== Exercise ==
Can you continue the piece on Adam Symonds and hospitality from where it stops?

== Excerpted passage ==
━━━━━━━━
Food For Thought - Adam Symonds on grub and hospitality
24th April 2020

Food For Thought:

Of all the industries close to our hearts, perhaps the one this current crisis has hit the hardest is the restaurant business. Here at Timothy Everest, we consider ourselves incredibly lucky to be within crawling distance of some of London’s best eateries.

At our Redchurch Street store we have Lyle’s, Albion, Brat, The Smoking Goat and Cecconi’s all on our very block, whilst our Bruton Place shop looks out rather tantalisingly on the legendary Guinea Grill.

Recently we caught up with customer and friend of the brand, Adam Symonds. Adam is general manager at acclaimed North London gastropub The Bull & Last. This Kentish Town institution had just reopened after a massive 18 month refurbishment, with the team rearing to go. We spoke to Adam about his working life in restaurants, and even managed to coax a recipe out of him for you to try

Food For Thought | Adam Symonds on grub and hospitality

“I fell into hospitality. Playing music throughout my 20’s, it was an easy option and a much-needed income boost. On entering my 30’s I realised, quite accidentally, I had embarked on a career I loved.

My love of restaurants, however, is a selfish one.

I relish seeing friends catch up alongside a beautiful bottle of wine or families celebrate with a meal – thoughtfully cooked by a chef whose care and respect for the produce is paramount.The sight of smiling faces and our contribution to the pleasure in someone’s evening, brings great joy.

We create a warming space to house this in. Worn but not untidy, cracks in wood telling stories, rather than showing neglect, floorboards unchanged for 100 years, rich in character not from lack of care.
━━━━━━━━
== Provided material ==
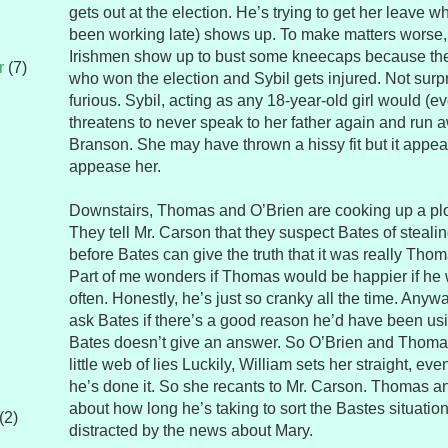
gets out at the election. He’s trying to get her leave
been working late) shows up. To make matters worse,
Irishmen show up to bust some kneecaps because the
r
(7)
who won the election and Sybil gets injured. Not surpr
furious. Sybil, acting as any 18-year-old girl would (e
threatens to never speak to her father again and run 
Branson. She may have thrown a hissy fit but it appear
appease her.
Downstairs, Thomas and O’Brien are cooking up a plot 
They tell Mr. Carson that they suspect Bates of stealin
before Bates can give the truth that it was really Tho
Part of me wonders if Thomas would be happier if he 
often. Honestly, he’s just so cranky all the time. Anywa
ask Bates if there’s a good reason he’d have been usi
Bates doesn’t give an answer. So O’Brien and Thomas
little web of lies Luckily, William sets her straight, eve
he’s done it. So she recants to Mr. Carson. Thomas a
about how long he’s taking to sort the Bastes situatio
(2)
distracted by the news about Mary.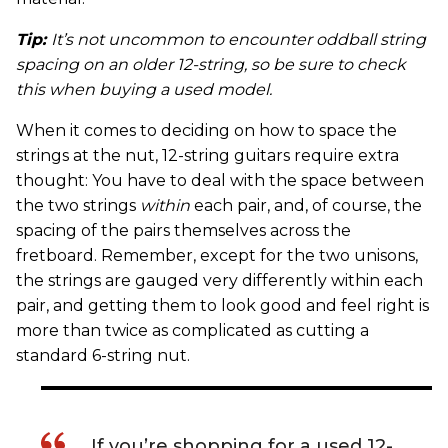
Tip:
It’s not uncommon to encounter oddball string
spacing on an older 12-string, so be sure to check
this when buying a used model.
When it comes to deciding on how to space the
strings at the nut, 12-string guitars require extra
thought: You have to deal with the space between
the two strings
within
each pair, and, of course, the
spacing of the pairs themselves across the
fretboard. Remember, except for the two unisons,
the strings are gauged very differently within each
pair, and getting them to look good and feel right is
more than twice as complicated as cutting a
standard 6-string nut.
If you’re shopping for a used 12-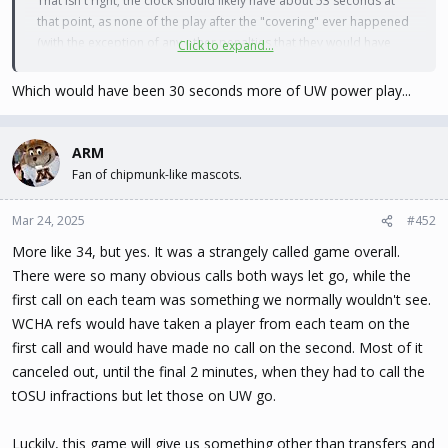
That isn't right; the clock should likely have about 53 seconds at
that point, as none of the play after the "covering" ever happened
(with the exception of any other penalties that they would have
Click to expand...
assessed).
Which would have been 30 seconds more of UW power play...
ARM
Fan of chipmunk-like mascots.
Mar 24, 2025
#452
More like 34, but yes. It was a strangely called game overall.
There were so many obvious calls both ways let go, while the
first call on each team was something we normally wouldn't see.
WCHA refs would have taken a player from each team on the
first call and would have made no call on the second. Most of it
canceled out, until the final 2 minutes, when they had to call the
tOSU infractions but let those on UW go.
Luckily, this game will give us something other than transfers and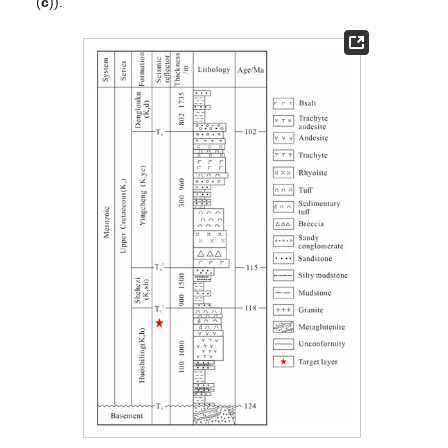
(
c
)).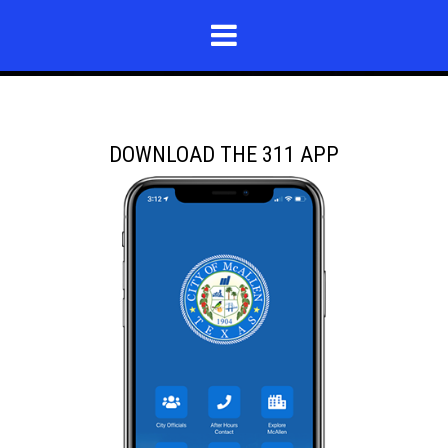
DOWNLOAD THE 311 APP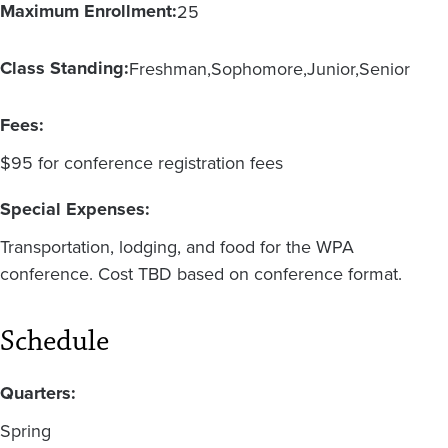
Maximum Enrollment:
25
Class Standing:
Freshman
Sophomore
Junior
Senior
Fees:
$95 for conference registration fees
Special Expenses:
Transportation, lodging, and food for the WPA
conference. Cost TBD based on conference format.
Schedule
Quarters:
Spring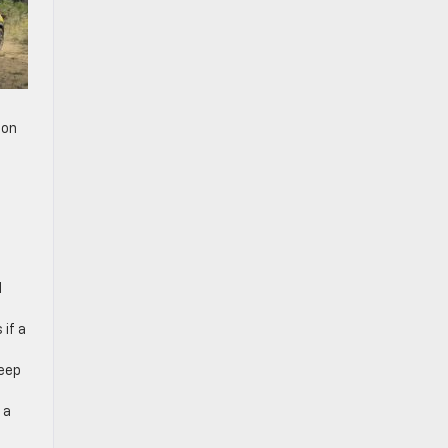
ion
d
 if a
keep
 a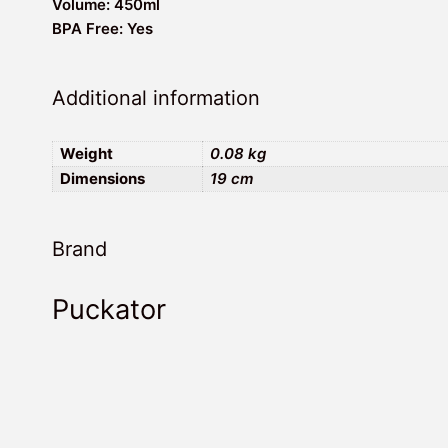
Volume: 450ml
BPA Free: Yes
Additional information
Weight
0.08 kg
Dimensions
19 cm
Brand
Puckator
━━━━━━━━
== Task result ==
Good restaurants, much like a well-made suit, age well, given the right attention. 

Which makes it all the much sadder that we stand empty. Along with our friends in the industry we will remain this way until safe to do otherwise. In the meantime, we hope you enjoy a simple one pot recipe from our head chef & co-owner Ollie Pudney. Nothing fancy here, just good ingredients simply cooked – the kind of food we love.

Spiced Sausage & Chickpea Stew, Boiled Rice, Greek Yoghurt & Lemon

Serves 4


6 pork sausages

6 Merquez sausages

1tsp Ground Cumin

1tsp Ground Coriander seed

Pinch of Chilli flakes

1 large White onion – sliced

5 cloves of Garlic – finely chopped

1 Carrot – peeled and cut into 3mm slices

1 Courgette – cut in half and into 10mm slices

1 x Tinned chickpeas (out of water) – 400g

1 x Tin of chopped tomatoes – 400g

350ml Chicken stock

Thyme and bay leaf bouquet Garni

Pinch of flat parsley leaves, shredded

Lemon in half

Greek yogurt

Enough basmati rice for 4 people

Heat a cast iron casserole pot over a medium heat, add a little rapeseed oil. Add both types of sausages, use a pair of tongs to move them around and colour nicely on all sides. Remove sausages from the pan and place on a tray to one side.

Now, using the residual fat in the pan, add the spices, oregano and chilli flakes, stir to toast off on a low heat for 2 mins. Add in sliced onions, cook them down until they soften, add a little more oil if needed. Now add in the garlic, carrot, courgette, chickpeas, chopped tomatoes, bouquet garni and the chicken stock. Bring up to the boil and simmer for 15 mins. Add all the sausages into the pot and cook slowly for another 30ish minutes until the sauce thickens and sausages are cooked. Season with salt and pepper and taste.

Cook rice as per packet instructions.

Squeeze lemon and stir parsley through the stew. Serve with some thick Greek yogurt.”